About
Christine Loftus is an environmental epidemiologist with over 15 years of research experience in prenatal and early-life exposures to chemical and nonchemical stressors associated with child health trajectories. She also studies the factors that may modify these relationships, such as prenatal nutrition or psychosocial stress. Active areas of research include the intersection between pediatric health disparities, wildfires and climate change, and intervention research.
She applies community-engaged research methods to develop, test, and evaluate locally relevant interventions for reducing early-life exposure to wildfire smoke. In the Yakima Valley region of Washington state, she collaborates with partners at Heritage University to provide undergraduates with public health training experiences relevant to local environmental health issues.
Loftus is interested in advanced study design and analytic methods in air pollution epidemiology that facilitate translation of findings to policy, including the U.S. National Ambient Air Quality Standards. Emerging research interests include characterizing relationships between climate change and mental health.

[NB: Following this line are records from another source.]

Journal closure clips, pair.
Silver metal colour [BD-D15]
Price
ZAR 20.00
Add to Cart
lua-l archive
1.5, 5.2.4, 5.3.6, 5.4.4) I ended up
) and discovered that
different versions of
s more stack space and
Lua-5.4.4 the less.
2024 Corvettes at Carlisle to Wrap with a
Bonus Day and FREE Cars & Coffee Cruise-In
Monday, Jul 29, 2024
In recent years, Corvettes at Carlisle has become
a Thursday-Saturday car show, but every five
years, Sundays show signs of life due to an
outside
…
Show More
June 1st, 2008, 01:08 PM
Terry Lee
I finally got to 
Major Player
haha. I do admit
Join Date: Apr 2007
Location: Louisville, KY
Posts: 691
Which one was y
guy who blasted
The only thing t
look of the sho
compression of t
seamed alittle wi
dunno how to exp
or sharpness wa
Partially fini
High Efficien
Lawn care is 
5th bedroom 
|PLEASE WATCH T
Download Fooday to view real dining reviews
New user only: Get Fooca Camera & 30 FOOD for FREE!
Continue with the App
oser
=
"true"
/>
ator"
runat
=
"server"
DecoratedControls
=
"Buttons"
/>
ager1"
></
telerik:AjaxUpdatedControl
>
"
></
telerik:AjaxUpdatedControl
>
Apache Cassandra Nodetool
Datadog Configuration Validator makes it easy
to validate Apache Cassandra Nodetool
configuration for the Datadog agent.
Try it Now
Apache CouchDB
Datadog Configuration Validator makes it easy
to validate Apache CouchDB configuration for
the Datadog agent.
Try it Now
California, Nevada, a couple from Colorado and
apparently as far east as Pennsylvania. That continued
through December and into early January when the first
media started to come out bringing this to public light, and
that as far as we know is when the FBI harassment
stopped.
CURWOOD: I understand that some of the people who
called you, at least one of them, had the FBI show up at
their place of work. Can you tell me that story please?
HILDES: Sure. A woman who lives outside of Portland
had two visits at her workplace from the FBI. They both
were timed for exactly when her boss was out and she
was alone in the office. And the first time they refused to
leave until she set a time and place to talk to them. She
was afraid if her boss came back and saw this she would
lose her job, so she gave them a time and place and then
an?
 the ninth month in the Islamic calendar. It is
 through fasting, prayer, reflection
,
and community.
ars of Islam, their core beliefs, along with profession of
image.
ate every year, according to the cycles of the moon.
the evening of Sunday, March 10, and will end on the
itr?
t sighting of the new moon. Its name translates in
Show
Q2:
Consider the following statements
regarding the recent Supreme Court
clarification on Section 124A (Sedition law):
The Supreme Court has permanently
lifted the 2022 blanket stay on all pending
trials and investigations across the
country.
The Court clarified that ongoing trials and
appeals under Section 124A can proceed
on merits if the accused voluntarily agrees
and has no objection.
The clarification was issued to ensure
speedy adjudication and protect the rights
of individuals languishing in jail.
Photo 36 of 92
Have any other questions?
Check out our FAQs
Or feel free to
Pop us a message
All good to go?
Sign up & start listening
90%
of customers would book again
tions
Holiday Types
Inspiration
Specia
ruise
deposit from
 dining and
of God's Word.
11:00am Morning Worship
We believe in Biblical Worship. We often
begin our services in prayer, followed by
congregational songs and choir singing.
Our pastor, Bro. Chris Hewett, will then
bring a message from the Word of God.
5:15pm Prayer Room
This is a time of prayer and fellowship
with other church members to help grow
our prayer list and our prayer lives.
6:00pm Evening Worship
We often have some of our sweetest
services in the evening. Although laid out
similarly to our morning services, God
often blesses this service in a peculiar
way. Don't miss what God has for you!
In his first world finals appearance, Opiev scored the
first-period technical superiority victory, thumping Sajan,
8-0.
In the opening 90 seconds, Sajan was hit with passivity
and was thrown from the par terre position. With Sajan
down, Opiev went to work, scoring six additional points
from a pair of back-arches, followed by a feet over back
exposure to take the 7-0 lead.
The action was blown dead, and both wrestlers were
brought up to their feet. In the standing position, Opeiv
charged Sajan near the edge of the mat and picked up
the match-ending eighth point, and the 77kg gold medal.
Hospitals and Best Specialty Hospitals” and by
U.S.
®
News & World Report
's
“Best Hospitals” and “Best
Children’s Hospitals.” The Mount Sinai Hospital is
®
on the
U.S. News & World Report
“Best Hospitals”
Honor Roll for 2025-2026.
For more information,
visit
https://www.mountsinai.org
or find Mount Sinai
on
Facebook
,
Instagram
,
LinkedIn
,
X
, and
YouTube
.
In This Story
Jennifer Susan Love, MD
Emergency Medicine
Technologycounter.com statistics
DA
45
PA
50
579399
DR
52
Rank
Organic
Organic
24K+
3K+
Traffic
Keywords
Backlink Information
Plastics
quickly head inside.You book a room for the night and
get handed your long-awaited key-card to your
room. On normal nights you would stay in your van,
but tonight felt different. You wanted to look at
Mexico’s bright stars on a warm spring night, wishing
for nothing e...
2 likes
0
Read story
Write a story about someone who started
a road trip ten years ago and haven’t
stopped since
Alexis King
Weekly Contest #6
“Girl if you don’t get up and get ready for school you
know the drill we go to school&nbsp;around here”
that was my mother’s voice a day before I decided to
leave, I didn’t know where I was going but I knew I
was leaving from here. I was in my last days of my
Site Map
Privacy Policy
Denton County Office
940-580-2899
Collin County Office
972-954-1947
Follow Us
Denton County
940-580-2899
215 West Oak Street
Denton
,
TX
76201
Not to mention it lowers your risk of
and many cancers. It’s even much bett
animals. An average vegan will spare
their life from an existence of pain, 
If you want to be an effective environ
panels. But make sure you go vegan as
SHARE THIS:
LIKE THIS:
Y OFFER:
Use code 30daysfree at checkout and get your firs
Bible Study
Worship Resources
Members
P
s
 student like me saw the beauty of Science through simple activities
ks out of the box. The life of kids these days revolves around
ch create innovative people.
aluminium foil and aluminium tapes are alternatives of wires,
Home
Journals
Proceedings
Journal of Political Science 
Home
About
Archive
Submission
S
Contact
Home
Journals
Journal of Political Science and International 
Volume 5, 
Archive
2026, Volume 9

Since 2016, she has served as the scientific director of two multisite research centers funded by the national Environmental influences on Child Health Outcomes (ECHO) Program, ECHO PATHWAYS and ECHO AWARE. In the ECHO Program, she co-leads scientific interest groups on air pollution and wildfire smoke as well as climate change and child health. She is currently the deputy director of curriculum for the Pediatric and Reproductive Environmental Health Scholars (PREHS) K12 training program for junior faculty.
Prior to her career in public health, she taught general and organic chemistry to undergraduates at Seattle Central College for over 10 years. She also served as a senior epidemiologist and project manager at an environmental consulting firm.